President Abdullah Gül called on France on Tuesday to drop a parliamentary bill making it illegal to deny the Armenian allegations regarding what transpired in 1915.
Tension has risen between Paris and Ankara in the last week over a draft law put forward by a member of President Nicolas Sarkozy's party to be debated in parliament on Thursday. Prime Minister Tayyip Erdoğan wrote a letter to Sarkozy last week warning political and economic relations would suffer grave consequences if the bill is passed. But it is not clear what unilateral steps Turkey, a WTO member, can take.
"We ask France to immediately give up the initiative that will bring it into a position where it is does not respect freedom of expression," Gül said in a statement. He said it was "out of the question" to accept a bill denying Turkey the possibility to defend itself against "false and baseless allegations against our country and people".

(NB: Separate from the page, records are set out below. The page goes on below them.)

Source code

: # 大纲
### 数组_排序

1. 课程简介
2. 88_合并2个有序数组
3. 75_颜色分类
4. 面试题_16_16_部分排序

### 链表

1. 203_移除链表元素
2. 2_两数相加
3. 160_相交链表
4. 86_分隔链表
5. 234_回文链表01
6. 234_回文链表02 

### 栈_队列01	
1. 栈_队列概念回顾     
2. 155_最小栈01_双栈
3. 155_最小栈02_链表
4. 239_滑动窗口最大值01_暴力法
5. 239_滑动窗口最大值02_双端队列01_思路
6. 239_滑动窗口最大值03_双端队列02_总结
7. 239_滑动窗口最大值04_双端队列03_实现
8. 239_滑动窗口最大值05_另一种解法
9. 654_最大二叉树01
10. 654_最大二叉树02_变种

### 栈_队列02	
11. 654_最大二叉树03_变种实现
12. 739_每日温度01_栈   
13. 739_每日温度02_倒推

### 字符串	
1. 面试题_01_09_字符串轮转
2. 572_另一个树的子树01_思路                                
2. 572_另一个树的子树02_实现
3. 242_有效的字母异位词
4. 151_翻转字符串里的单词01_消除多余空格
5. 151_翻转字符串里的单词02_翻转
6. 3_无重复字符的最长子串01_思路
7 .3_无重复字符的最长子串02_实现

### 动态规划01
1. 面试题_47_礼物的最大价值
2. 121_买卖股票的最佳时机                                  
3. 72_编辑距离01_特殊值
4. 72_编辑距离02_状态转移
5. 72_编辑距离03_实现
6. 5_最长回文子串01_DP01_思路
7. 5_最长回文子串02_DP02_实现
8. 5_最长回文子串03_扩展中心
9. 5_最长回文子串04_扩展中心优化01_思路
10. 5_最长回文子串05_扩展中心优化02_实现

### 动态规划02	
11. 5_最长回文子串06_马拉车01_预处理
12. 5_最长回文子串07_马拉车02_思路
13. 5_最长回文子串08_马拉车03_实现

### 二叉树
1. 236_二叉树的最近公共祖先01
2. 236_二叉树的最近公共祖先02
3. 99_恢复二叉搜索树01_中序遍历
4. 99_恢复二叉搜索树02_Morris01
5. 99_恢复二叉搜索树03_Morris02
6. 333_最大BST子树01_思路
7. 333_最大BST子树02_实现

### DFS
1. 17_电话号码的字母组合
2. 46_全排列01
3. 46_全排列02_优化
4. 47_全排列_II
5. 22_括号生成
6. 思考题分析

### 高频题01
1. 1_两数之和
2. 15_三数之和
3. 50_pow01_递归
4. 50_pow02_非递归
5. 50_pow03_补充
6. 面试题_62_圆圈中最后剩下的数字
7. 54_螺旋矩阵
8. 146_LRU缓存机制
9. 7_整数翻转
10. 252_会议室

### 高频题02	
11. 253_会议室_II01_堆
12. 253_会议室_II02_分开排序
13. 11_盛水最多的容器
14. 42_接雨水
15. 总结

Armenia says about 1.5 million Christian Armenians were killed in what is now eastern Turkey during World War One in a deliberate policy ordered by the Ottoman government. Ankara denies the killings were directed towards Armenians and says many Muslim Turks and Kurds were also put to death as Russian troops invaded eastern Anatolia, often aided by Armenian militias.
Turkey has sent a parliamentary delegation to try to head off the bill, but as it has not been put forward by the French government, there is little that Sarkozy can do to stop it, even if he should wish to. That is also unlikely as Sarkozy, long a critic of Turkey's bid to join the European Union, warned Ankara in October that unless Turkey recognized the 1915 killings, France would consider making denial a crime. On top of that there is the consideration, which Turkish leaders have suggested is the real reason behind the bill, that there are about 500,000 French voters of Armenian descent in France and an election is due in five months time. BRITTLE RELATIONS The draft law proposes a one-year prison sentence and 45,000 euro ($58,500) fine for denying the Armenian allegations. France is Turkey's fifth biggest export market and the sixth biggest source of its imports. A similar diplomatic spat developed in 2001 when Paris passed a law recognizing the killings. While relations remain brittle, mainly due to Sarkozy's opposition to Turkey's EU entry, there has been little effect on trade between the two countries. The French Foreign Ministry has stressed the draft law is not a government initiative. Turkey and Armenia signed a peace accord in 2009, agreeing to set up a commission of international experts to examine the events of 1915, restore diplomatic ties and open their border to trade.